Presentations are a useful way for a change agent to get ideas across. However, they must be succinct, and the change agent must ensure that the content is relevant to the audience. Change agents should use presentations to complement the other tools and techniques. Using presentations alone is unlikely to be a successful approach for any change agent.

Active listening

Influencing is a two-way approach. As well as providing information, a change agent must be a good listener. This includes what is known as ‘active listening’, where the body language and words used by the change agent make it clear to the other person that the change agent is not just listening to what someone else is saying but is also understanding and considering the contents. A change agent must also mentally record the conversation, supported by notes, but use listening skills supported by visual signals to understand the true meaning of what is being said. People who are affected by a transformation often say one thing to a change agent but mean something different.

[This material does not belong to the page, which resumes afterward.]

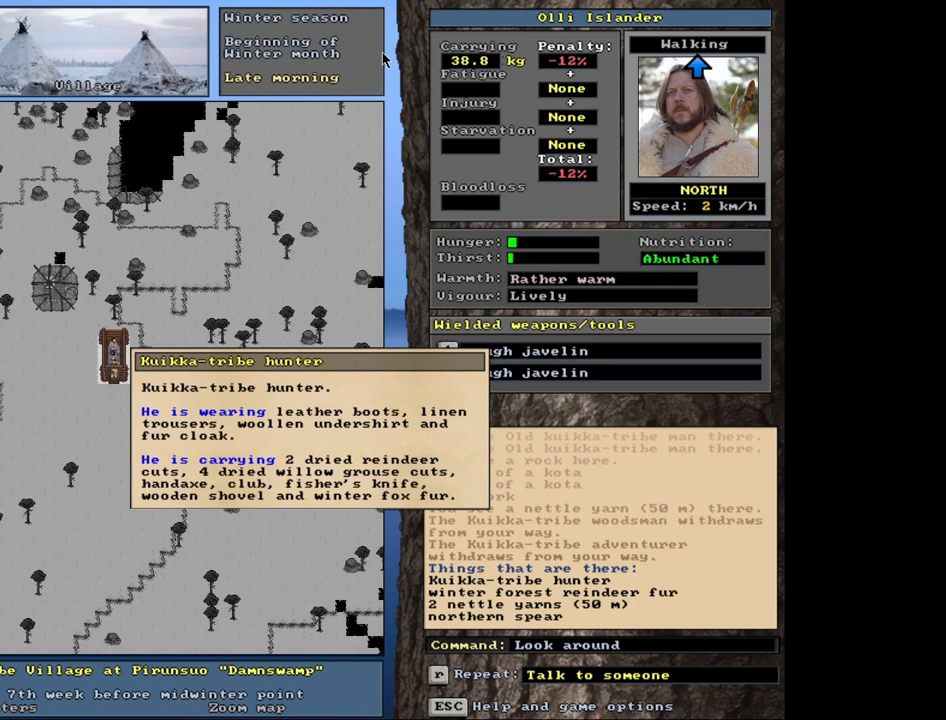
{"keys": [], "mouse": [], "events": []}
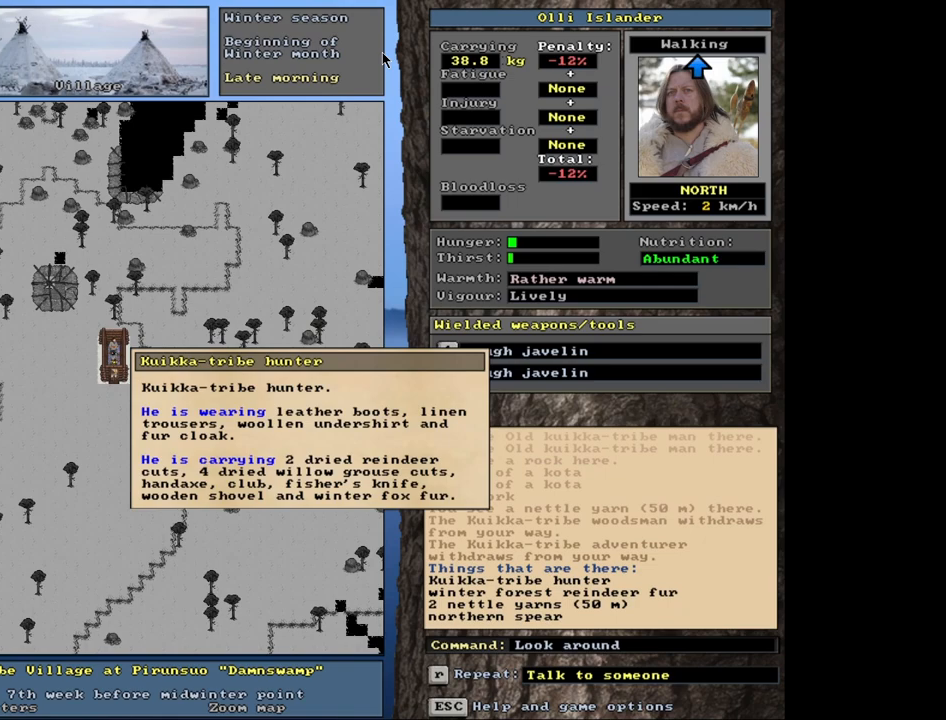
{"keys": [], "mouse": [], "events": []}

WIIFM stands for ‘What’s in it for me?’. This is one of the most valuable techniques for any change agent. The idea is that the change agent thinks from the perspective of the person that they want to influence. The change agent has to think about what the effect of the transformation will be on that particular person, including positive and negative effects. To do this the change agent has to consider the personality, needs, and role of the person as well as what tangible effect the transformation will have on them. The change agent must be able to answer the question ‘What’s in it for me?’ before they develop their influencing approach as if the person had asked them directly. This technique helps to prepare a strategy and approach that is more likely to lead to success than adopting the same method for everybody. As well as using it during preparation, a change agent can also use it during one-to-one conversations to formulate appropriate answers to questions.

This concludes Part 2 of the 2-part series on change agents. Stay home, stay safe.